SK Hynix’s earnings date is still pending. Public market calendars indicate the company is expected to release its next earnings report on July 29. Given SK Hynix’s more prominent position in HBM and AI server memory, the market will be more sensitive to its statements on Q3 commodity memory prices, long-term supply agreements (LTAs), and capital expenditures.
If management confirms that commodity DRAM demand remains strong in Q3, LTA commitments increase, and capital expenditures are only modestly raised, the short-term pullback may resemble a healthy correction. However, if guidance is weak or capital expenditures are interpreted as signaling too-rapid supply growth, the market may reassess how long DRAM price increases can be sustained.
LTA itself is not a risk-free signal. Historically, long-term agreements have not necessarily led to stock price increases; some agreements have been renegotiated or turned into binding obligations for customers when demand shifted. The market does not look solely at "how much was signed," but also considers pricing, term lengths, customer quality, and execution flexibility.
Demand for AI still exists, but the market is beginning to ask whether there is oversupply.
The long-term bullish thesis still stems from AI, particularly AI agents capable of performing tasks, invoking tools, and engaging in continuous interaction. Morgan Stanley expects in its report that related companies’ earnings growth could still exceed 35–40% by 2027, which is why it does not equate short-term pullbacks with the end of the cycle.
However, the debate around AI demand is shifting. Previously, the market largely bet on continued expansion in model training and inference scale, driving upward pressure on compute and memory demand. Now, some investors are concerned that after the third quarter, cloud providers may place greater emphasis on token savings, inference efficiency, open-source low-cost models, and the pressure on margins from chip inflation.
Another more sensitive issue: Do the largest AI spenders actually have sellable computing power, suggesting that early-stage infrastructure investments may have been temporarily excessive? This claim has not yet been conclusively proven, but it is enough to make the market more cautious ahead of major cloud providers’ earnings reports.

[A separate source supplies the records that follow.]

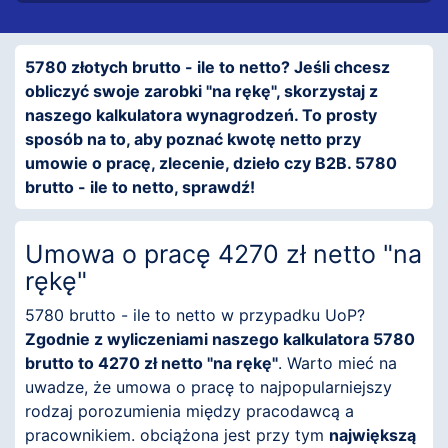
5780 złotych brutto - ile to netto? Jeśli chcesz
obliczyć swoje zarobki "na rękę", skorzystaj z
naszego kalkulatora wynagrodzeń. To prosty
sposób na to, aby poznać kwotę netto przy
umowie o pracę, zlecenie, dzieło czy B2B. 5780
brutto - ile to netto, sprawdź!
Umowa o pracę 4270 zł netto "na
rękę"
5780 brutto - ile to netto w przypadku UoP?
Zgodnie z wyliczeniami naszego kalkulatora 5780
brutto to 4270 zł netto "na rękę"
. Warto mieć na
uwadze, że umowa o pracę to najpopularniejszy
rodzaj porozumienia między pracodawcą a
pracownikiem. obciążona jest przy tym
największą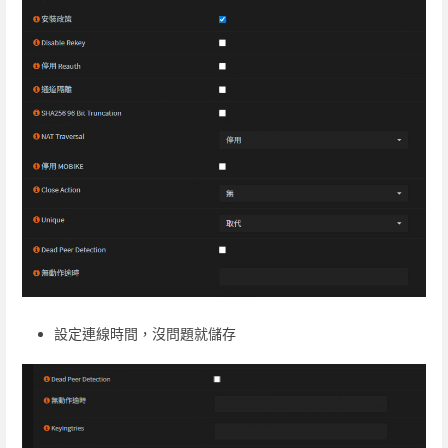
設定連線時間，沒問題就儲存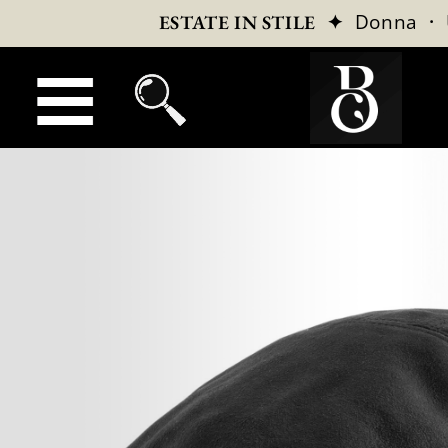
✦
Donna
·
ESTATE IN STILE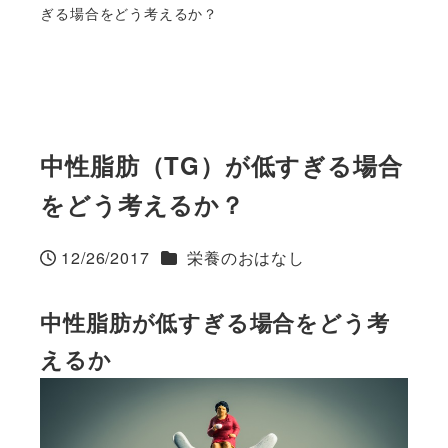
ぎる場合をどう考えるか？
中性脂肪（TG）が低すぎる場合
をどう考えるか？
カテゴリー
12/26/2017
栄養のおはなし
投稿日
中性脂肪が低すぎる場合をどう考
えるか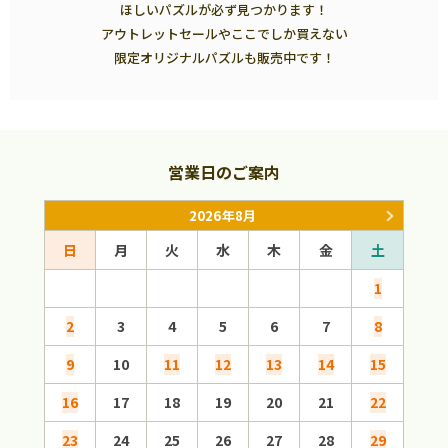
ほしいパズルが必ず見つかります！
アウトレットセールやここでしか買えない
限定オリジナルパズルも販売中です！
営業日のご案内
2026年8月
日
月
火
水
木
金
土
日
1
2
3
4
5
6
7
8
6
9
10
11
12
13
14
15
13
16
17
18
19
20
21
22
20
23
24
25
26
27
28
29
27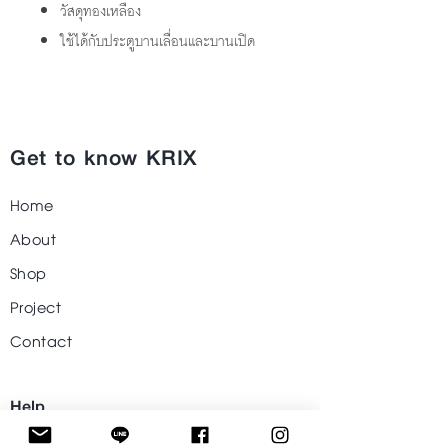
วัสดุทองเหลือง
ใช้ได้กับประตูบานเลื่อนและบานเปิด
Get to know KRIX
Home
About
Shop
Project
Contact
Help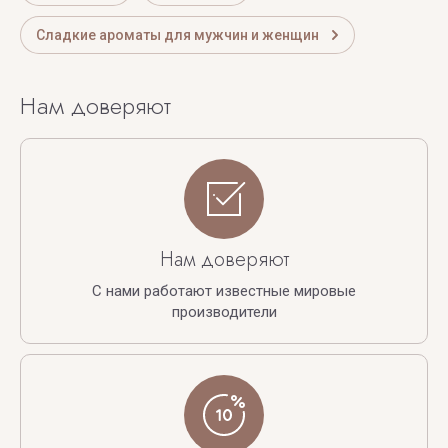
Сладкие ароматы для мужчин и женщин
Нам доверяют
Нам доверяют
С нами работают известные мировые
производители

The current divergence in the memory market is not about whether AI demand will disappear immediately, but rather whether price increases, upward profit revisions, and customer capital expenditures can continue to reinforce each other. If AI supply chain earnings in Q2 remain favorable but guidance for Q3 begins to weaken, memory stocks may first undergo a round of valuation and positioning adjustments.

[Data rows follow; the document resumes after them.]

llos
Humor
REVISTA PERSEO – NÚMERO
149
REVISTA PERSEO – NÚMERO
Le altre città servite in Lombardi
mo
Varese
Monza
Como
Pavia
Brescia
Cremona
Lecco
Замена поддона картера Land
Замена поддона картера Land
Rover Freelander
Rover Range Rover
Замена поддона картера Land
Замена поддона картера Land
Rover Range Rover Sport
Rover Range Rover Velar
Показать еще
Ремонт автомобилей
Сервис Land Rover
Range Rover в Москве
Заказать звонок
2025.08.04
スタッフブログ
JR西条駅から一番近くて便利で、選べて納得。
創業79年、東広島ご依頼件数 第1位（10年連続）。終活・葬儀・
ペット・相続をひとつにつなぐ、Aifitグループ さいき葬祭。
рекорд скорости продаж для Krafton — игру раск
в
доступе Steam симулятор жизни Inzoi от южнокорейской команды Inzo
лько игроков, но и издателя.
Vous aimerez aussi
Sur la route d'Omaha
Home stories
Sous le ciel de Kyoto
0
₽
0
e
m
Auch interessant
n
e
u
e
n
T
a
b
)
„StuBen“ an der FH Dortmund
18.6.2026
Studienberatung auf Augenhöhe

The memory cycle still unfolds against the backdrop of massive AI capital expenditures, but short-term trading has shifted from "how much prices have risen" to "how long the market will continue to believe in these price increases." Samsung and SK Hynix’s upcoming earnings guidance, cloud providers’ statements on capital spending, and the execution of long-term agreements will determine whether this correction is merely a pause in a bull market or the true beginning of a slowdown in the pace of gains.